#### Testo dell'esercizio ####

In ogni suo quadro c’è il gioco della razionalità che indaga e interpreta ma anche l’istinto, il puro istinto delle mani che cercano e strappano strati e strati di manifesti per ricreare significazioni e vertiginosi approdi a un senso nuovo della visione, è una vera e propria “archeologia dello sguardo”. Di vitale importanza è la complicità di Giovanna, sua moglie, anche lei scienziata e ricercatrice, amorevole musa dei suoi strappi conoscitivi. Spesso è Giovanna che andando in bicicletta lascia vagare il suo sguardo sui muri della città, alla ricerca di materiale da portare “in sacrificio” al suo adorato compagno di vita e d’avventura. Se c’è “vandalismo” nello staccare un manifesto, si tratta del vandalismo più lieve e incantevole che ci sia, in realtà è un atto d’amore che crea uno scarto tra lo sguardo di noi cittadini, prigionieri dei feroci automatismi del quotidiano, resi ciechi dall’abitudine, e lo sguardo demiurgico dell’artista Siccardi che ci ripropone un nuovo modo di vedere tramite lo strappo, la lacerazione, il gioco inquieto della scoperta stratificata, per farci “riappropriare delle nostre pupille”, con le sue ricomposizioni, con i suoi scavi di carta, con le fusioni
di immagini che si incastrano creando fresche geometrie di senso, con gli ingrandimenti di volti che affiorano su lastre di ruggine in cui il volto umano ritrova la sua origine.

#### Materiale fornito ####

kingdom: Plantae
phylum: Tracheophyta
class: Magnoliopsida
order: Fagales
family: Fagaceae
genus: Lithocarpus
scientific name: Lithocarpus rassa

####

* [Elenco attività]
(a) Nel testo su Siccardi e i manifesti strappati, elenca tutti i mezzi introdotti da «con» attraverso cui l'artista ci fa «riappropriare delle nostre pupille».
(b) Per favore, riprendi il testo su Siccardi e i manifesti strappati a partire dalla sua ultima frase.

* [Risposte]
(a)
- le sue ricomposizioni
- i suoi scavi di carta
- le fusioni di immagini che si incastrano creando fresche geometrie di senso
- gli ingrandimenti di volti che affiorano su lastre di ruggine

(b)
La genetica (e Siccardi è un genetista) è intimamente una scienza pop, le ripetizioni, le sequenze dei nucleotidi ripetute una di seguito all’altra fanno del nostro dna un campo da gioco siccardiano, rotelliano e warholiano. La scienza si fonde con l’arte e l’arte si fonde con la scienza. L’opera di Siccardi fluisce, scorre tra il patrimonio genetico e l’avventura dello sguardo che squarcia per gioco le sequenze, e tutto questo fa di lui un avventuriero dello sguardo umano, un mite pirata che naviga nell’arcipelago misterioso della creatività, tra Frank Sinatra e le maschere africane, tra gli ordini dati ad Alexa e la colla dei manifesti da lavare via, tra meridiane e costellazioni dipinte o reali, perdutamente innamorato di Orione e di Giovanna, la sua complice, la sua musa, il suo tesoro nascosto. Perché di questo si tratta: una mappa, un tesoro e la libertà. Sic tempus ludit. Sic, come Siccardi.